Partitioning and Clustering (for Large Tables):
For very large landing tables, consider partitioning based on a relevant date or timestamp column (like the load timestamp or update timestamp). This can significantly improve query performance and make landing table pruning more efficient.
Within partitions, explore clustering on columns frequently used in your deduplication logic (like the unique identifier and update timestamp).
Design for Append-Only Inserts
Reinforce the understanding that Reactor appends new rows to the landing table. Avoid direct updates or deletes on the landing table itself, as this can complicate your deduplication and historical tracking strategies.

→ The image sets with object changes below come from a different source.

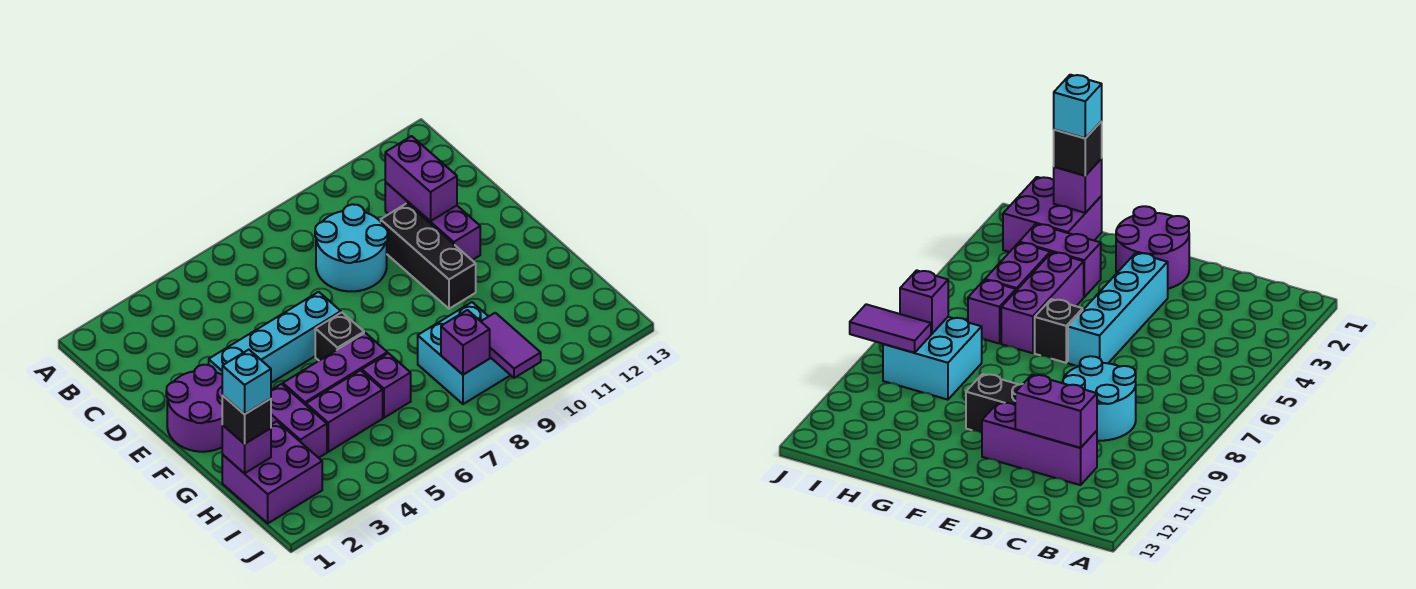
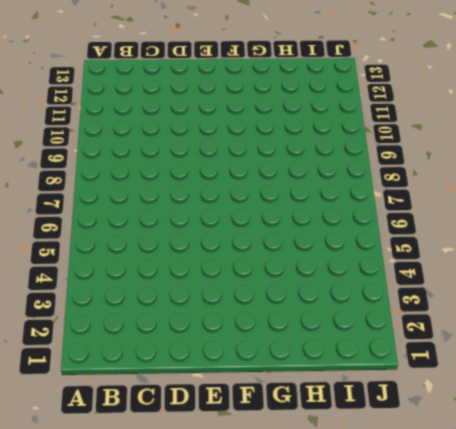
none -> cyan 2x2 round brick [315,204,388,291]
none -> purple 1x3 brick [385,182,480,260]
none -> black 1x3 brick [381,203,476,309]

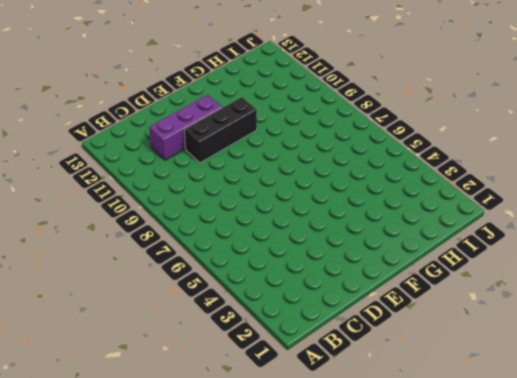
none -> cyan 2x2 round brick [315,204,388,291]
none -> purple 2x2 round brick [166,365,222,452]
none -> cyan 1x4 brick [209,292,341,383]

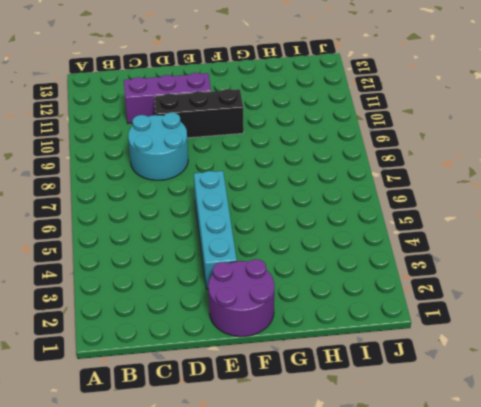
none -> black 1x1 brick [315,312,364,360]
none -> purple 1x2 brick [271,384,327,458]
none -> purple 1x3 brick [283,333,387,405]

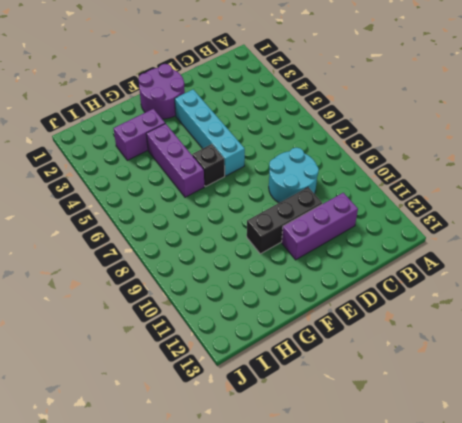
none -> purple 2x2 brick [222,421,322,523]
none -> purple 1x2 brick [306,370,383,452]
none -> purple 1x1 brick [362,353,411,418]

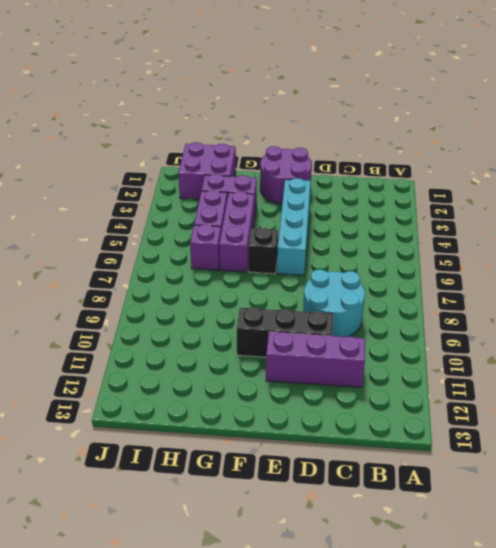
none -> cyan 2x2 brick [418,302,510,404]
none -> purple 1x2 brick [385,136,457,221]
none -> purple 1x1 brick [222,425,271,473]

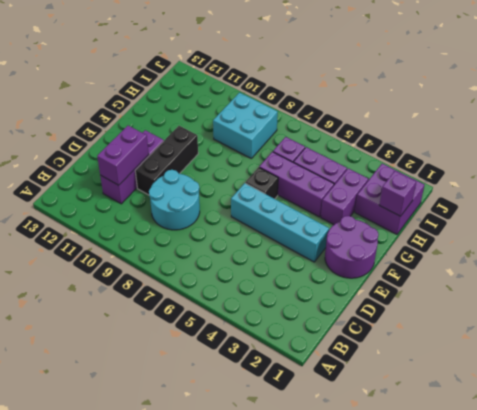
none -> purple 1x1 brick [441,310,490,375]
none -> purple 1x2 tile [481,313,541,378]
none -> black 1x1 brick [222,395,271,444]

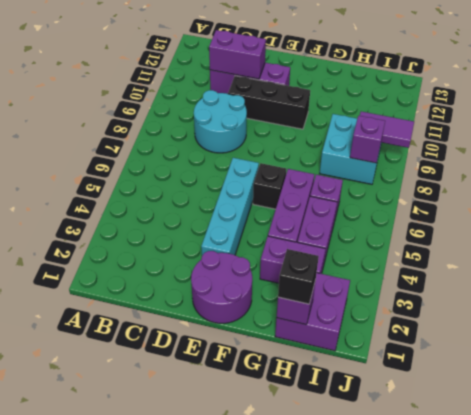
none -> cyan 1x1 brick [222,350,271,414]

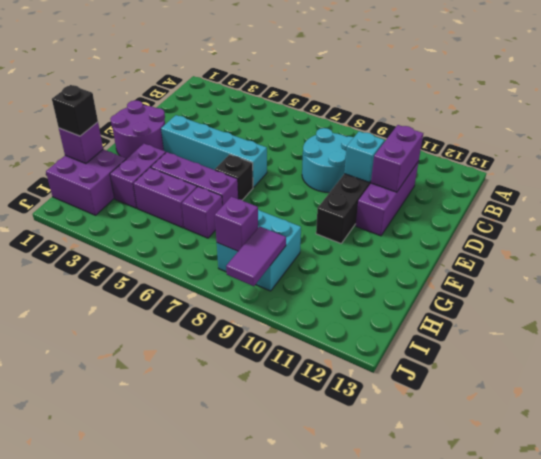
cyan 1x1 brick [344,131,384,183] -> cyan 1x1 brick moved to [222,350,271,414]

Establish Clear Deduplication Strategies
We highly recommend building a deduplication view on top of your landing table to ensure your analytical efforts are laser-focused on the most current information and avoid any data duplication headaches. Think of this view as a smart filter, ensuring that only the latest and greatest version of each record shines through, leading to more accurate and efficient data analysis.
- Define the primary key or unique identifier that will be used for deduplication for each landing table.
- Determine the column that indicates the order of updates (typically a timestamp).
- Document the specific deduplication logic implemented in your views.
See Keeping Your Data Warehouse Lean and Insightful for more details on deduplication and an example deduplication query.
Implement Robust Landing Table Pruning Policies
Over time, not all historical data retains its value. Holding onto this outdated information can lead to increased storage costs and potentially impact query performance. This is where landing table pruning comes in.
- Define clear retention policies for the data in your landing tables based on analytical, operational, or AI requirements.
- Establish a regular schedule for pruning stale data.
- Consider archiving older data in a separate storage location if it is needed for compliance or infrequent historical analysis.
- Document your pruning policies and procedures.
See Keeping Your Data Warehouse Lean and Insightful for more details on pruning and example pruning queries.
Monitoring and Alerting
Implement monitoring to track the size and growth of your landing tables. Set up alerts for unexpected data volumes or potential issues.
Documentation is Key
Maintain comprehensive documentation for each landing table, including its purpose, source system, column definitions, deduplication strategy, and pruning policy.